Con otto film all’attivo, dei quali è di tutti sceneggiatore, quello di Alexander Payne è un nome piuttosto noto quanto ammirato tra gli appassionati del cinema moderno.
Il suo humour tagliente e cattivo è sicuramente il punto di forza della propria produzione (che gli ha garantito due premi Oscar alla sceneggiatura), volta a ironizzare amaramente sui vizi e i costumi dell’attuale società americana. A quattro anni dall’ultimo (ottimo) film, Nebraska (di cui trovate un approfondimento qui), Payne decide di dare una veste nuova all’umorismo nero che lo caratterizza, partorendo una pellicola fantascientifica dal titolo piuttosto esplicativo: Downsizing.
La storia si svolge in un futuro imprecisato, nel quale la scienza è riuscita a trovare il modo per rimpicciolire le persone (ad un’altezza di quasi tredici centimetri). La scoperta, il cui obiettivo è favorire una diminuzione della produzione di rifiuti, spinge una buona parte della popolazione mondiale a farsi rimpicciolire (in maniera irreversibile) e a vivere in mondi in miniatura completamente identici a quelli reali nei quali la vita costa notevolmente meno. Il nostro eroe Paul Safranek e sua moglie Audrey decidono di farsi rimpicciolire in quanto ciò porterebbe alla risoluzione dei problemi economici che li affliggono. All’ultimo momento, la moglie decide di rinunciare, lasciandolo da solo in quel mondo.
Un ottimo spunto per quello che sarebbe potuto essere un ottimo thriller, un film distopico alla Black Mirror o una commedia drammatica basata su questa bella trovata. Difatti la prima mezz’ora di Downsizing è piena di belle idee e trovate interessanti. Se non fosse, però, che tutto ciò si rivela assolutamente inutile. L’idea del rimpicciolimento è del tutto ininfluente sulla trama e sul tema che il film dimostra di voler affrontare. Le quasi due ore e mezzo che spesso stimolano il sonno, erano perfettamente evitabili.

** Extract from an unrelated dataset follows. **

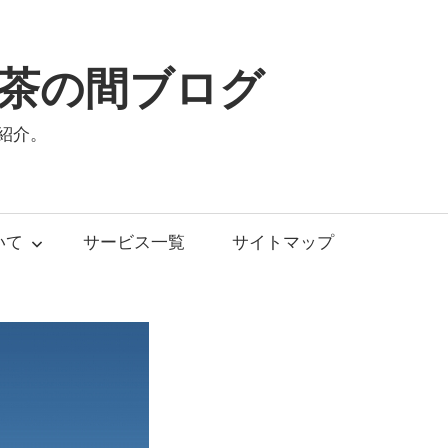
茶の間ブログ
紹介。
いて
サービス一覧
サイトマップ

Downsizing, d’altronde, mette tanta, troppa carne al fuoco. Il film arriva, goffamente, a toccare più temi (politico, scientifico, ambientale, sociale) senza riuscire ad approfondirne adeguatamente, neanche uno. Essi sono, inoltre, presentati in maniera schematica, inconcludente e piuttosto banale, e portati avanti con una fastidiosa ambiguità.
Tutto ciò porta lo spettatore ad un totale disinteresse nei confronti del film. Un disinteresse alimentato anche dalla presenza di personaggi insulsi e pressoché inconsistenti. Paul (Damon), il nostro eroe, è il personaggio più piatto di tutta l’opera: non presenta il benché minimo sviluppo, né un’adeguata profondità psicologica o un background degno di nota. La co-protagonista, Gong, è uno stereotipo vivente (il doppiaggio italiano non aiuta), oltre che un personaggio piuttosto fastidioso: il perfetto esempio di come gettare all’aria un background interessante e ben costruito. L’unico a salvarsi è Dusan, interpretato da un come sempre ottimo Cristoph Waltz; il suo è un personaggio simpaticamente cinico, con una buona, seppur piccola, evoluzione. Ovviamente il rapporto tra personaggi piatti non può che risultare piatto a sua volta. In effetti esso è superficiale e quasi inesistente, ed impedisce, quindi, ogni possibilità di empatia con la storia.
Il problema principale di Downsizing è chiaro fin da subito: l’atteggiamento. Alexander Payne palesa l’intenzione di volare alto, risultando fastidiosamente pretenzioso. Il film nasconde una banalità di fondo, proponendo una rete di riferimenti metaforici e temi attuali piuttosto importanti. Purtroppo Payne si dimostra incapace di gestire tutti quegli elementi nella maniera corretta e, quindi, di realizzare le proprie alte ambizioni.
Fatta eccezione per il buon Waltz, gli attori risultano tutti piuttosto mediocri, a partire da Matt Damon che ci regala (o meglio, infligge) una delle sue peggiori interpretazioni. Buon lavoro da parte del direttore della fotografia, Phedon Papamichael, candidato agli Oscar nel 2014 per Nebraska, film dello stesso Payne. Ottima la colonna sonora, firmata Rolfe Kent, conosciuto per aver composto la sigla della serie tv Dexter.
Ciò che stupisce di Downsizing è il constatare che i problemi più grandi del film sono riscontrabili nella sceneggiatura. Ciò risulta inusuale per uno come Payne che ha fatto della scrittura, il punto forte di ogni sua pellicola. Si spera sia solo un passo falso nella carriera di un ottimo regista, che forse, più che la statura dei propri personaggi, dovrebbe ridimensionare le proprie idee.